■ TÂCHE À FAIRE 1: D'après le passage sur l'accueil de réfugiés, à quel principe l'objectif des initiants s'oppose-t-il selon la commission ?
■ TÂCHE À FAIRE 2: Relevez toutes les personnes et tous les partis politiques nommés dans le passage sur l'accueil de réfugiés.
■ TÂCHE À FAIRE 3: Dans le passage sur l'accueil de réfugiés, citez le texte entre « Pour la commission, l’objectif » et « spécifiques de réfugiés. », bornes comprises.

"La décision concernant l'accueil de réfugiés ne doit pas être politique, ce qu'elle deviendrait si elle revenait au Parlement", a déclaré Angelo Barrile (PS/ZH) pour la commission. "Le Conseil fédéral devrait seulement informer le Parlement s'il souhaite accueillir des contingents de réfugiés."
Pour la commission, l’objectif visé par les initiants va à l’encontre du principe de séparation des pouvoirs. Si le Parlement définit en tant que législateur les critères déterminants pour l’octroi de l’asile, il n’a pas à se prononcer sur l’accueil de groupes spécifiques de réfugiés.
Cette compétence est du ressort des autorités d’exécution, qui appliquent les critères fixés par le Parlement. L’accueil de contingents de réfugiés ne doit pas résulter d’une décision politique, car une telle décision ne ferait que refléter la composition politique du Parlement.
Pour l'UDC, l’accueil de groupes de réfugiés a de telles répercussions, notamment en terme de coûts, que cette décision requiert une plus grande légitimité démocratique. Elle doit donc être prise par le Parlement. A ses yeux, la pratique adoptée actuellement dépend uniquement de la personne qui dirige le département concerné, a estimé la Genevoise Céline Amaudruz.

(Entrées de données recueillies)
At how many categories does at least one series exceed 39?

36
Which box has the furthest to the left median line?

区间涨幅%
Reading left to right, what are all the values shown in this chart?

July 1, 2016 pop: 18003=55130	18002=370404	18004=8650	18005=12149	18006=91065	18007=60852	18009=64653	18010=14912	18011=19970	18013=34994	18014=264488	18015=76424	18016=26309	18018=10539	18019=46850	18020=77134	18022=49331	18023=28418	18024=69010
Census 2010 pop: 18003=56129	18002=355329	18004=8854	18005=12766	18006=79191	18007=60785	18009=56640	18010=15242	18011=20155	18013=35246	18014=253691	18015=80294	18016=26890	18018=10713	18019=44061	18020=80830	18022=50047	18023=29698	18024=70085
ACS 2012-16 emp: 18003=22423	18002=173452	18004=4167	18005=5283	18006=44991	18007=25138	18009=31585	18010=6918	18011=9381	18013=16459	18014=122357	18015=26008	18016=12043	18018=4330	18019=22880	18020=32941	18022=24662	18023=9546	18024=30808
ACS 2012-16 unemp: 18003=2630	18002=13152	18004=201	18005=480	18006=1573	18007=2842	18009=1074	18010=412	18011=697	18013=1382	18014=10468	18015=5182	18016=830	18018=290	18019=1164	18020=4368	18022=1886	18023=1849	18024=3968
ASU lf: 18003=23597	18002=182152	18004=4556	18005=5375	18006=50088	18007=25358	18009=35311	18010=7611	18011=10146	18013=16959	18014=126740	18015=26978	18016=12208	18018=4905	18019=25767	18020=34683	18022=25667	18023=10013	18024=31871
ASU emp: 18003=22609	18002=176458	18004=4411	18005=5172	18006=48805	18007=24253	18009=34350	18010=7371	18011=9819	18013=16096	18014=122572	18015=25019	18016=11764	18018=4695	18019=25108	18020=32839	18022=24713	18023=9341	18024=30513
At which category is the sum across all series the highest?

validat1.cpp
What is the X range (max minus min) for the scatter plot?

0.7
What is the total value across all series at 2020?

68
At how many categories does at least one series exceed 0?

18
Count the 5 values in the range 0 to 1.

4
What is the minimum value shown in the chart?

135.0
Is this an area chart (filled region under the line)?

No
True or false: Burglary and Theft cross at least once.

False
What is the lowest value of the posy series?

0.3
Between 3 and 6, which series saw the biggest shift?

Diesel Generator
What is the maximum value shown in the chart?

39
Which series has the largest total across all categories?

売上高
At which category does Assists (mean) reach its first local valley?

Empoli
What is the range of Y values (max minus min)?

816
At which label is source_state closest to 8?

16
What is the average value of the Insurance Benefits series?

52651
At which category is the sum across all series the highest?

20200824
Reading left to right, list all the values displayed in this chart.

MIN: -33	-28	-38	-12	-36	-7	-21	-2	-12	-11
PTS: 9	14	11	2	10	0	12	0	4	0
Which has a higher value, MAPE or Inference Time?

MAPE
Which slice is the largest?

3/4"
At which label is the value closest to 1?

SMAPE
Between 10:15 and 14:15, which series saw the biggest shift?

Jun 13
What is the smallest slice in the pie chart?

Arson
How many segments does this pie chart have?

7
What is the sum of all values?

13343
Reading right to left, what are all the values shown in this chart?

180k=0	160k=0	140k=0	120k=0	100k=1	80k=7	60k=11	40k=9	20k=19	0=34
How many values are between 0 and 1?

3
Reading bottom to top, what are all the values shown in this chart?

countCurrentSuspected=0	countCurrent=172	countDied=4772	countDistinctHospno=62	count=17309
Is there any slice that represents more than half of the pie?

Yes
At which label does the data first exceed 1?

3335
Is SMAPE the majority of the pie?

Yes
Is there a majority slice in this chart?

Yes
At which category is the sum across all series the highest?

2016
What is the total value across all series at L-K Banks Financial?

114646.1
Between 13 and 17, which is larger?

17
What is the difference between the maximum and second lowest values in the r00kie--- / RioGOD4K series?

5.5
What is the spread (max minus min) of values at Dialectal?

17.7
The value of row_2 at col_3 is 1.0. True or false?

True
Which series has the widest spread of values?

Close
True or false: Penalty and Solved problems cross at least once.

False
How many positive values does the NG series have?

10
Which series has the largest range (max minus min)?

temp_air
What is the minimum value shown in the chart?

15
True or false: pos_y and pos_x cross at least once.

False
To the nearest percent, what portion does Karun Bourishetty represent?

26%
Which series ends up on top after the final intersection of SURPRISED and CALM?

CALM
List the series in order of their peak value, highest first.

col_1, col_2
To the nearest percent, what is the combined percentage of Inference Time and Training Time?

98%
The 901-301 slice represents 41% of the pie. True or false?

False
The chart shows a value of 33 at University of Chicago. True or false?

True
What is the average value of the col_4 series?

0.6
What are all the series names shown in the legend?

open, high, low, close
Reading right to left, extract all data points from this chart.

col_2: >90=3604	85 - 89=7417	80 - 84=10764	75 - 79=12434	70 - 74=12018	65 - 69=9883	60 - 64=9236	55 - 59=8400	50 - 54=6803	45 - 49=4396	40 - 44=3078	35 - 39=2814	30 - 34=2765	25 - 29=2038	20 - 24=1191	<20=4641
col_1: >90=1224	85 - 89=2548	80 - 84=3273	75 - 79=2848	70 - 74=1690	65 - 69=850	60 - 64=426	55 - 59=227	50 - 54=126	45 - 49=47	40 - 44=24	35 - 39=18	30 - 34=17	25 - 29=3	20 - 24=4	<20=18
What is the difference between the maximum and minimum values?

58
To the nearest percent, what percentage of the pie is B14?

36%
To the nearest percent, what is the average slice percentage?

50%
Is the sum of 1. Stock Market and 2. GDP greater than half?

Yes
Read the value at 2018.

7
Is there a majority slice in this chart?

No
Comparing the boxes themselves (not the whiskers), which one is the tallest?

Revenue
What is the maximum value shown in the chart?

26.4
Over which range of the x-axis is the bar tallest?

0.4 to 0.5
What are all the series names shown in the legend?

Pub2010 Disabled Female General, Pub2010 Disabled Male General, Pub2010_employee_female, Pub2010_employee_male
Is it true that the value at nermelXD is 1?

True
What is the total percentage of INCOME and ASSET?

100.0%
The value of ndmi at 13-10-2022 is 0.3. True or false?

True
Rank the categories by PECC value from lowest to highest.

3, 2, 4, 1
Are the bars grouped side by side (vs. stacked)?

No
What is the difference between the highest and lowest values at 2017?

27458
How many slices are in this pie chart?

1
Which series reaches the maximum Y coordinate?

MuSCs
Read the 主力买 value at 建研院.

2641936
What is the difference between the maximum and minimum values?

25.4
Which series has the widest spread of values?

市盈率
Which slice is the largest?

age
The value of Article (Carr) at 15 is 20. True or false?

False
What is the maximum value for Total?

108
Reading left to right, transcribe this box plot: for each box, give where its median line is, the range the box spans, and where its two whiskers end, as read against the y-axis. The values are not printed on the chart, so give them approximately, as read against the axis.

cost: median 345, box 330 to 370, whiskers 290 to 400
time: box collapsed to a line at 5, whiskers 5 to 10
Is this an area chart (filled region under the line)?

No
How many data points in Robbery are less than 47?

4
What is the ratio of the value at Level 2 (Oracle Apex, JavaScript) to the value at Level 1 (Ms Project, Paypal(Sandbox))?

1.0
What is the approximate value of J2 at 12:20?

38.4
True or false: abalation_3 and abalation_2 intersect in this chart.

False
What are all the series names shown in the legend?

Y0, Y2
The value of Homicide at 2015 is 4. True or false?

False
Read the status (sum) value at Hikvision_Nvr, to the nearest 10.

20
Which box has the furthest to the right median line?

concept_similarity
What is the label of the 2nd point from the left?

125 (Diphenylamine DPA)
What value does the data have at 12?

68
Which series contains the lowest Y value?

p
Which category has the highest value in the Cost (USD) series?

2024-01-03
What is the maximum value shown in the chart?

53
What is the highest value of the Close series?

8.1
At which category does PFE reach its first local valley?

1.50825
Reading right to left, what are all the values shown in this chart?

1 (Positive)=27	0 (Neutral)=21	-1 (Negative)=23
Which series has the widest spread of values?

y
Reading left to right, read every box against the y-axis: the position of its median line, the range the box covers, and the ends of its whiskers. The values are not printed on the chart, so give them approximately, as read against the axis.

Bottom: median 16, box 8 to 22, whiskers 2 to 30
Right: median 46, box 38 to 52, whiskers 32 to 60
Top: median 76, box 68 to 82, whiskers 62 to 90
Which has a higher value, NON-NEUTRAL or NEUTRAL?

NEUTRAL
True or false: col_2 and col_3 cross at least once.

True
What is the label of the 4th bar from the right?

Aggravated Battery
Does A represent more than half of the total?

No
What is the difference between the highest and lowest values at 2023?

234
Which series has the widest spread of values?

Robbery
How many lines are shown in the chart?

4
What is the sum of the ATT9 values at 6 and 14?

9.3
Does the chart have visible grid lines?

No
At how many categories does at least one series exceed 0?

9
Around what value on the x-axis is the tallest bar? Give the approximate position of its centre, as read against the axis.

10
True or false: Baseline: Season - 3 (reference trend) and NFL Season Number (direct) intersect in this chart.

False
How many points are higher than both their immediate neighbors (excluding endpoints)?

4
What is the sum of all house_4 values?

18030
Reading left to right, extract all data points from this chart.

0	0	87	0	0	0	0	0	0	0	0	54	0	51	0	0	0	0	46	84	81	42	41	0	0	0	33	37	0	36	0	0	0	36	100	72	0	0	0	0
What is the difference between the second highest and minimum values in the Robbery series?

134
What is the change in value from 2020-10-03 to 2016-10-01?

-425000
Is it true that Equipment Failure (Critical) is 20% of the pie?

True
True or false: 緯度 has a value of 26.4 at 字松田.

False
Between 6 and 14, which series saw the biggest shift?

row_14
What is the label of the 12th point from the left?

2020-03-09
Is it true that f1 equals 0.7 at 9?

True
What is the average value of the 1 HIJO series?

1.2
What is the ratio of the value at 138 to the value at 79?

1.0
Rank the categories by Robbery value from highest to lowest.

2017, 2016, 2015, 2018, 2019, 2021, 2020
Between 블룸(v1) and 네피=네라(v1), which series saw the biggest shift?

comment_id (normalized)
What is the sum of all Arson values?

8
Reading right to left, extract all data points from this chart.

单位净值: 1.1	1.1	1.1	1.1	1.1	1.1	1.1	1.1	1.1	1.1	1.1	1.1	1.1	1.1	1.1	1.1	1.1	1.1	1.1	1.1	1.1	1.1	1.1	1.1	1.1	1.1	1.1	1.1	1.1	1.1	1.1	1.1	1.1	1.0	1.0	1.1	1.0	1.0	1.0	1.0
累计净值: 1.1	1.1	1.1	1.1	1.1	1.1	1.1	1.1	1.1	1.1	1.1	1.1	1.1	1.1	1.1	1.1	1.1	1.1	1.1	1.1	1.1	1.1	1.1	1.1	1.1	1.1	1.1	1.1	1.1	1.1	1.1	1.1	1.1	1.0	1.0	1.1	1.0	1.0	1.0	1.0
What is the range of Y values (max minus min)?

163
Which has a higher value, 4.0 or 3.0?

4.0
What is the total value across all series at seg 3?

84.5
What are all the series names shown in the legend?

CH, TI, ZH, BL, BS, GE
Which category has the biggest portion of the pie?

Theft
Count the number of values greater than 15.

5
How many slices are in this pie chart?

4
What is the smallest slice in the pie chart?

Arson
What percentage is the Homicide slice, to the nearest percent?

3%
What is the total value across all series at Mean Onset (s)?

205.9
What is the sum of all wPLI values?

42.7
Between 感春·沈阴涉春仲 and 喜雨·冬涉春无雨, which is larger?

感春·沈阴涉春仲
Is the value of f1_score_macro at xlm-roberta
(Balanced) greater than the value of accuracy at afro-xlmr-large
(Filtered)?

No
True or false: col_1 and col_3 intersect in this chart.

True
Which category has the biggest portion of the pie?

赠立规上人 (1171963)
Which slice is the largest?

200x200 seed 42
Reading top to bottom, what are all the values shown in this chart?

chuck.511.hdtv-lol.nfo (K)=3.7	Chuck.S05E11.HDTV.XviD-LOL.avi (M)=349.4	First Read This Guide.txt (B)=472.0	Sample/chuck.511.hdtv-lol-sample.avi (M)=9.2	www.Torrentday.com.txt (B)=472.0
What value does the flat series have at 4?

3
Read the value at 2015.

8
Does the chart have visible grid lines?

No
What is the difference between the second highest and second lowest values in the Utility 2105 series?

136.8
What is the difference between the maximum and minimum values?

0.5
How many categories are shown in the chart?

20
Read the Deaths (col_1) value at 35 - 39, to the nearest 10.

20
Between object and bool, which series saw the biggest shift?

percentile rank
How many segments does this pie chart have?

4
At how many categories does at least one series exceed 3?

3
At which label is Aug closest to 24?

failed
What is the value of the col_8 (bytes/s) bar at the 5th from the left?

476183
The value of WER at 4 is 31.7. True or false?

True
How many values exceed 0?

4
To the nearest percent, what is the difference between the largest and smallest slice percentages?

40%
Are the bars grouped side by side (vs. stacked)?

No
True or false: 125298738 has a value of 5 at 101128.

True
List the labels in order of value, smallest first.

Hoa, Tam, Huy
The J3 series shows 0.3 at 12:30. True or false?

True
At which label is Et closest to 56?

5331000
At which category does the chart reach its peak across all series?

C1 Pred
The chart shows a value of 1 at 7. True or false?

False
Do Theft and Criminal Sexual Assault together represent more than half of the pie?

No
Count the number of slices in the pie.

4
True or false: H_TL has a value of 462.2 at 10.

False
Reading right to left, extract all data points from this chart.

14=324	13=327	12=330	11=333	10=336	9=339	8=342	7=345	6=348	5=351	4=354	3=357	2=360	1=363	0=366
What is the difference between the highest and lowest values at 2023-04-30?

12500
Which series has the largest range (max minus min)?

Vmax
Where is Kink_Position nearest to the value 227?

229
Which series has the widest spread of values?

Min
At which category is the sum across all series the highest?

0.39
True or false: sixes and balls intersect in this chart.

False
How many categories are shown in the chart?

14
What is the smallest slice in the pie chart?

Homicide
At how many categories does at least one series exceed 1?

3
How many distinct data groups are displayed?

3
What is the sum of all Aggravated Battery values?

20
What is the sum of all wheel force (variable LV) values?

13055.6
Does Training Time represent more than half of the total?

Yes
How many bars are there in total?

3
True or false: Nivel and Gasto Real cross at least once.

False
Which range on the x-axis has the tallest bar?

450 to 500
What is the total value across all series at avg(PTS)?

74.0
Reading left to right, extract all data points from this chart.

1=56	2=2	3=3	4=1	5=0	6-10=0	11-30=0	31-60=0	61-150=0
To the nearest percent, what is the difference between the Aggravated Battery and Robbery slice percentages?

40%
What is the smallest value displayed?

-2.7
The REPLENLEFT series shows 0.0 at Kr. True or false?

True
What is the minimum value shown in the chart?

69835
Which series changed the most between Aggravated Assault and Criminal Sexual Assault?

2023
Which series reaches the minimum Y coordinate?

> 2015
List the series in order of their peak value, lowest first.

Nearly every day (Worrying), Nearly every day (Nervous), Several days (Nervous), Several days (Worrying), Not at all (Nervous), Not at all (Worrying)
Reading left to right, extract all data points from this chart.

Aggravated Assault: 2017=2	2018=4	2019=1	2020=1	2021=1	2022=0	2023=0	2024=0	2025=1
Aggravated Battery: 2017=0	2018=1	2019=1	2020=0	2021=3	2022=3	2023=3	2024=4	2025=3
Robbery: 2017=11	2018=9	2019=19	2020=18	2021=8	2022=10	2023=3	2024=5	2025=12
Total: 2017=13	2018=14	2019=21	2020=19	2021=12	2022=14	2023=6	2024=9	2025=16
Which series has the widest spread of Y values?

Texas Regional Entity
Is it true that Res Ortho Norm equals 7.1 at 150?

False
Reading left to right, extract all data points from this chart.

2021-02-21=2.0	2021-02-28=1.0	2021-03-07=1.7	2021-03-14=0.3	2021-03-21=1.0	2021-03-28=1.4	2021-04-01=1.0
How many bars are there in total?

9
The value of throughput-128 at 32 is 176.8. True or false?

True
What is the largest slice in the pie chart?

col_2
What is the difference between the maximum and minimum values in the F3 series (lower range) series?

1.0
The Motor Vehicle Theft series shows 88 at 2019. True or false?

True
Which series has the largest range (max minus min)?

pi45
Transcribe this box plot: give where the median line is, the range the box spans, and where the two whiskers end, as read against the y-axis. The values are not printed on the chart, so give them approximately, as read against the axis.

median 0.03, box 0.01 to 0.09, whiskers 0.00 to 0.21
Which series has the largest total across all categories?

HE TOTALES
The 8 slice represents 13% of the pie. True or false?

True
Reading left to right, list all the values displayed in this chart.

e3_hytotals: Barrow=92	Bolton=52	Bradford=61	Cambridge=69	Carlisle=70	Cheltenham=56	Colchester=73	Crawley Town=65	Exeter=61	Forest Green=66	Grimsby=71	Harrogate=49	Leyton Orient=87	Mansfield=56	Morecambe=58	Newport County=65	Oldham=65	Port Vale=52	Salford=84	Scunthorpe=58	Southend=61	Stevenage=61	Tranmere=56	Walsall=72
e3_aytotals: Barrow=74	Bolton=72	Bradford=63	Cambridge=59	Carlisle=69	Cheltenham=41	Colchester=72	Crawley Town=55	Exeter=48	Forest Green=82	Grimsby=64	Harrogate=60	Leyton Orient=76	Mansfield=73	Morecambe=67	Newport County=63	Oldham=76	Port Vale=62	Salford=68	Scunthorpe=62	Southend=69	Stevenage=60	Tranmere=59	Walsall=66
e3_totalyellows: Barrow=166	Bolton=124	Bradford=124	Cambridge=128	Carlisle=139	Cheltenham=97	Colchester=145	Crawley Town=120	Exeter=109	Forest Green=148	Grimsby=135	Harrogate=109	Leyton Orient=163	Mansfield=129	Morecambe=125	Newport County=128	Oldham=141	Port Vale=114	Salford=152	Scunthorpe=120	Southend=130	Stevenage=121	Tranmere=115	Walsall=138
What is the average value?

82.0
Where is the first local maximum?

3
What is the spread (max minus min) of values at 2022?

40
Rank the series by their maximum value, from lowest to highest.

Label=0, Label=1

■ RÉPONSE ATTENDUE 1: Au principe de séparation des pouvoirs.

■ RÉPONSE ATTENDUE 2: Angelo Barrile, PS, UDC, Céline Amaudruz

■ RÉPONSE ATTENDUE 3:
Pour la commission, l’objectif visé par les initiants va à l’encontre du principe de séparation des pouvoirs. Si le Parlement définit en tant que législateur les critères déterminants pour l’octroi de l’asile, il n’a pas à se prononcer sur l’accueil de groupes spécifiques de réfugiés.